** Opening EXTRACT TO READ block **

NCWEB Admission 2026 — At a Glance
Registration opens: June–July 2026
Application Mode: Online only
Eligibility: Women, Delhi residents, 40% in Class 12
Entrance exam: None
Fee: ₹250 registration + ₹7,000 first semester
Seats: 15,200 UG seats
Nobody tells you this when you’re 17, sitting in a classroom, half-listening to a teacher explains what comes after school.
Nobody says — hey, if things don’t go the way you planned, if life gets messy, if you get married too early or your family can’t afford regular college or you simply couldn’t keep up with the pressure of entrance exams — there’s still a door open for you. A real one. Not a consolation prize. An actual University of Delhi degree, with your name on it.
That door is called NCWEB. And most people in Delhi have either never heard of it, or they’ve heard the name and dismissed it without understanding what it actually is.
Let’s fix that.
What Is NCWEB — And Why Does It Exist?
The full form is Non-Collegiate Women’s Education Board. It is a part of Delhi University — not affiliated to it, not inspired by it, but part of it. That matters more than you think, because it means a degree from NCWEB is a degree from DU. The same university. The same credibility. The same recognition when you’re sitting across from someone in a job interview.

** Closing EXTRACT TO READ block **

JOB A
What is the full form of NCWEB, according to the NCWEB admission article?
JOB B
Translate this sentence from the NCWEB admission article into Spanish: "It is a part of Delhi University — not affiliated to it, not inspired by it, but part of it."
JOB C
Carry on the NCWEB admission article, starting right after its last sentence.
The records after this point have nothing to do with the NCWEB article.

** Opening EXCERPTED DATA block **

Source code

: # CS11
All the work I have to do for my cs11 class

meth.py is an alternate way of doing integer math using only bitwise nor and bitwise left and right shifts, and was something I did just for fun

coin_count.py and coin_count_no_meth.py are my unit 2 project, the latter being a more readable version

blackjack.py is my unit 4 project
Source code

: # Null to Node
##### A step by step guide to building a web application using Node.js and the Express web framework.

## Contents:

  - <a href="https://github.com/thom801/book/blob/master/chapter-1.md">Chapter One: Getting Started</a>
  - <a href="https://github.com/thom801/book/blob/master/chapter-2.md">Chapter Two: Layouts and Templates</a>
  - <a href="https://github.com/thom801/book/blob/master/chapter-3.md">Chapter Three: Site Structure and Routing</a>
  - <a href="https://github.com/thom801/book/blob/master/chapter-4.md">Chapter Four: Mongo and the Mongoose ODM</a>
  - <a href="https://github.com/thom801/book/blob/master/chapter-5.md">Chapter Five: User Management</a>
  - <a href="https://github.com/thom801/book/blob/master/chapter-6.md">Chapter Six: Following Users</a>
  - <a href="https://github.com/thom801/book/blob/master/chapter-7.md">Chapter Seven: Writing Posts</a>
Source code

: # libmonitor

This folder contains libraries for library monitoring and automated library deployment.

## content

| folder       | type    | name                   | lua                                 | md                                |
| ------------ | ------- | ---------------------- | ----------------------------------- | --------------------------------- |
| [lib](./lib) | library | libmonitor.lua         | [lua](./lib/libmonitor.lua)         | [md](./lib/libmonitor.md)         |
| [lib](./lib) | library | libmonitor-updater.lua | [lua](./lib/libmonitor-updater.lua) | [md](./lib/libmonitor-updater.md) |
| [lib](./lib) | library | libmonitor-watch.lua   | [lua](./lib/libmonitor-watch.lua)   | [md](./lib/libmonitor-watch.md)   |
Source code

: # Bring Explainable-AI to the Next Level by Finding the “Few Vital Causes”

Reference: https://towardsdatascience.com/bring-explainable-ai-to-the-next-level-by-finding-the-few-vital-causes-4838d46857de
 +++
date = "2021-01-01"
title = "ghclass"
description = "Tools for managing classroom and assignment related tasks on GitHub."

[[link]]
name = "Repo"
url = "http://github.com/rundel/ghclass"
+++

** Closing EXCERPTED DATA block **

TASK RESPONSE A
Non-Collegiate Women's Education Board.

TASK RESPONSE B
Es parte de la Universidad de Delhi: no está afiliado a ella ni inspirado en ella, sino que forma parte de ella.

TASK RESPONSE C
NCWEB was set up in 1943. Think about that year for a second. India was still under colonial rule. Most women weren’t even expected to finish school, let alone pursue a university education. And yet someone within Delhi University said — what if we created a system where women could study for a degree without having to attend college every single day?
That idea survived. It grew. Today, roughly 33,000 women are enrolled under NCWEB at any given time. Not because it’s a shortcut or an easy route — but because for a huge number of women in this city, it’s the only route that actually works.
The Weekend System — And Why It Changes Everything
Here is the thing that makes NCWEB genuinely different from everything else out there.
Classes happen on Saturdays and Sundays only. That’s it. Two days a week. The rest of the week is yours — for work, for family, for household responsibilities, for whatever it is that makes attending a regular five-day college impossible.
This isn’t a compromise. This is a design. NCWEB was built specifically around the reality that women often carry responsibilities outside of education — and that those responsibilities shouldn’t be a reason to stop learning entirely.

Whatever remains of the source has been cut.